There is an undeniable crisis in the teaching profession, one that reflects broader social inequities. Some of the "big picture" issues involve recruitment and retention of new teachers, equitable distribution of the most qualified teachers, and increasing the number of teachers of color. For example:
A million veteran teachers are nearing retirement, yet many school districts have difficulties recruiting and retaining teachers. According to the National Education Association, 20 percent of all new hires leave the classroom within three years. In urban districts, the numbers are worse; close to 50 percent of newcomers leave within their first five years.

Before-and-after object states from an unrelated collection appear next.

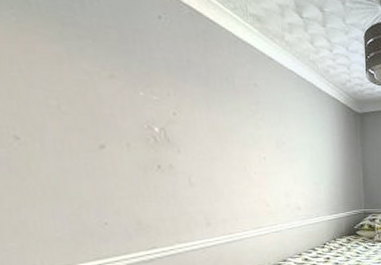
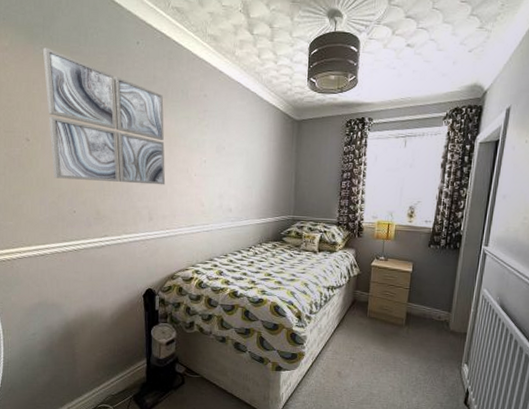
wall art: none [15,14,221,186] -> present [42,47,166,185]

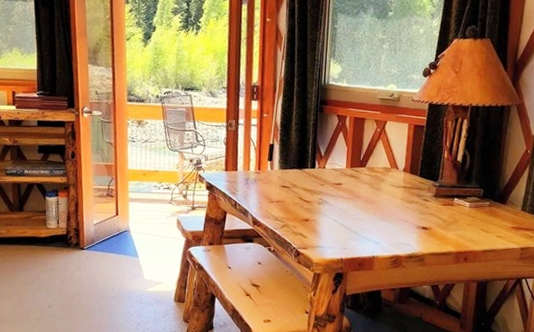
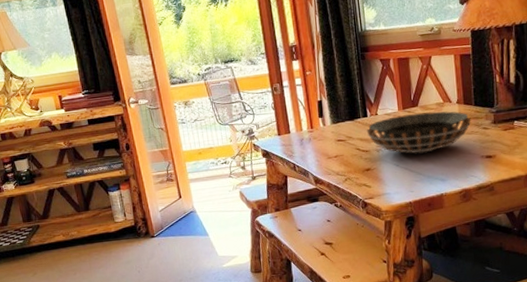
decorative bowl: none [312,173,414,214] -> present [366,111,471,154]

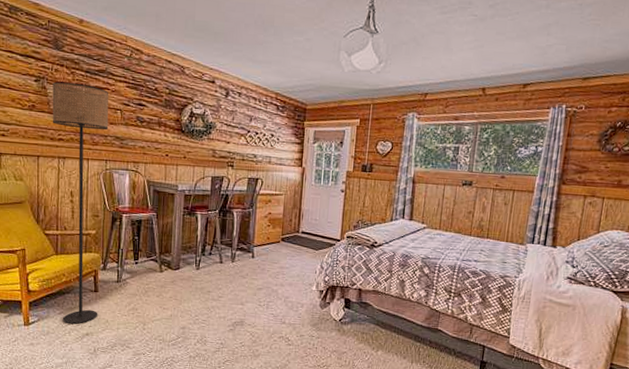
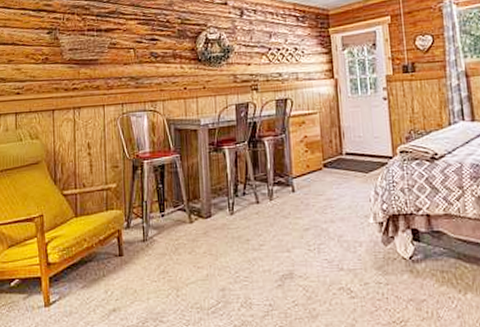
floor lamp: present [52,81,109,325] -> none [64,28,125,300]

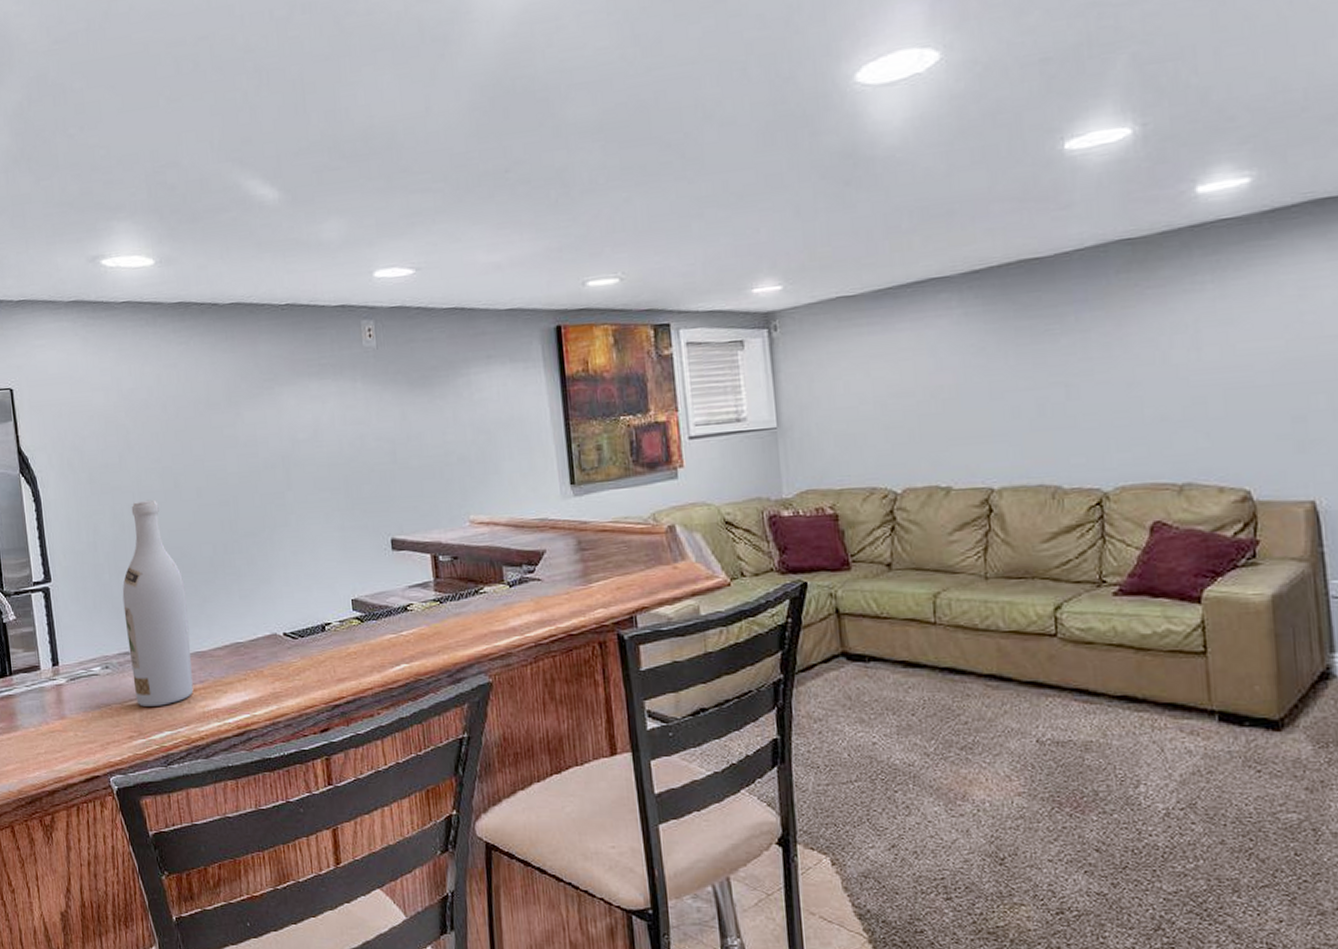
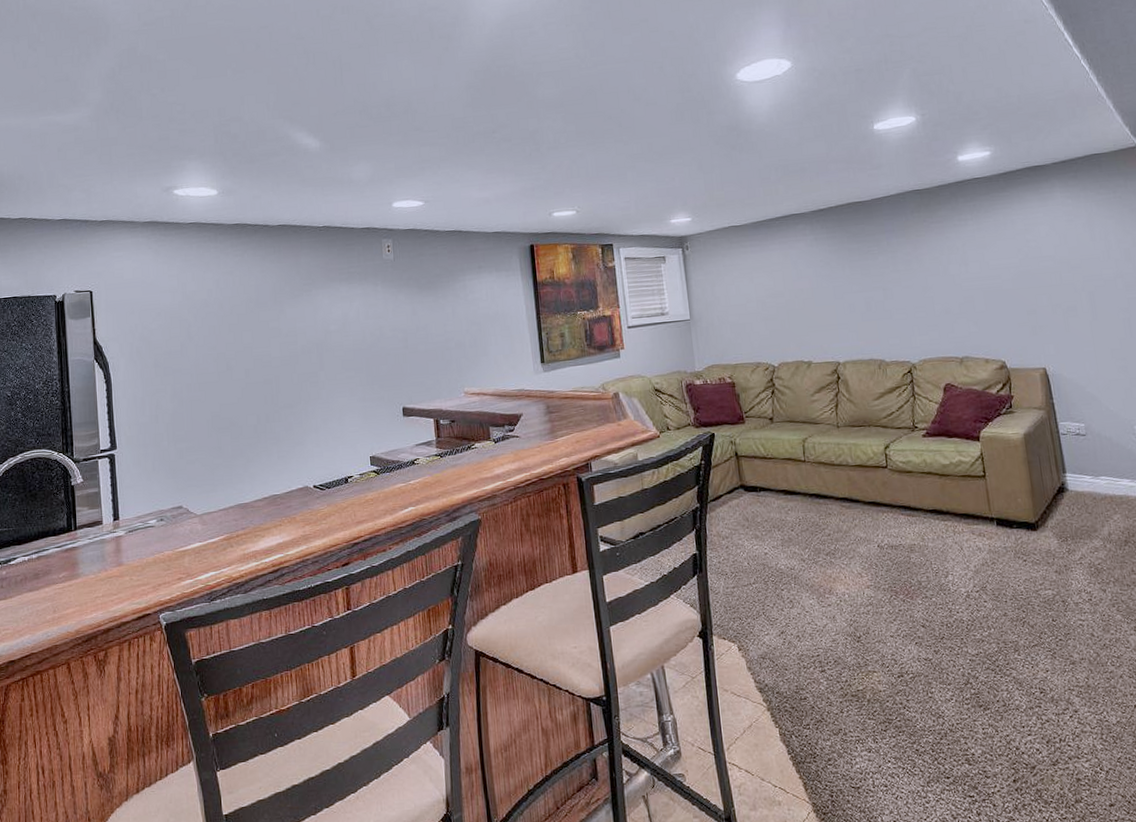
wine bottle: present [122,499,194,707] -> none [178,379,236,552]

Poor children are the most likely to be taught by the newest and least-qualified teachers. A 2003 study by the Texas State Board for Educator Certification, for instance, found that schools with a majority of black students had four times as many uncertified teachers in English and math than schools with few blacks.
While students of color make up about 40 percent of public school enrollment, only 16 percent of public school teachers are teachers of color. An estimated 38 percent of public schools did not have a single teacher of color in the 1999-2000 school year, according to U.S. Department of Education statistics. Yes, white teachers can successfully teach students from other racial and ethnic groups. But if students rarely — if ever — see a teacher of color, or if teachers of color feel isolated and/or burdened by being "the only" in their schools, educational quality suffers.
The ability to solve these "big picture" issues is directly tied to how we define and foster quality teaching.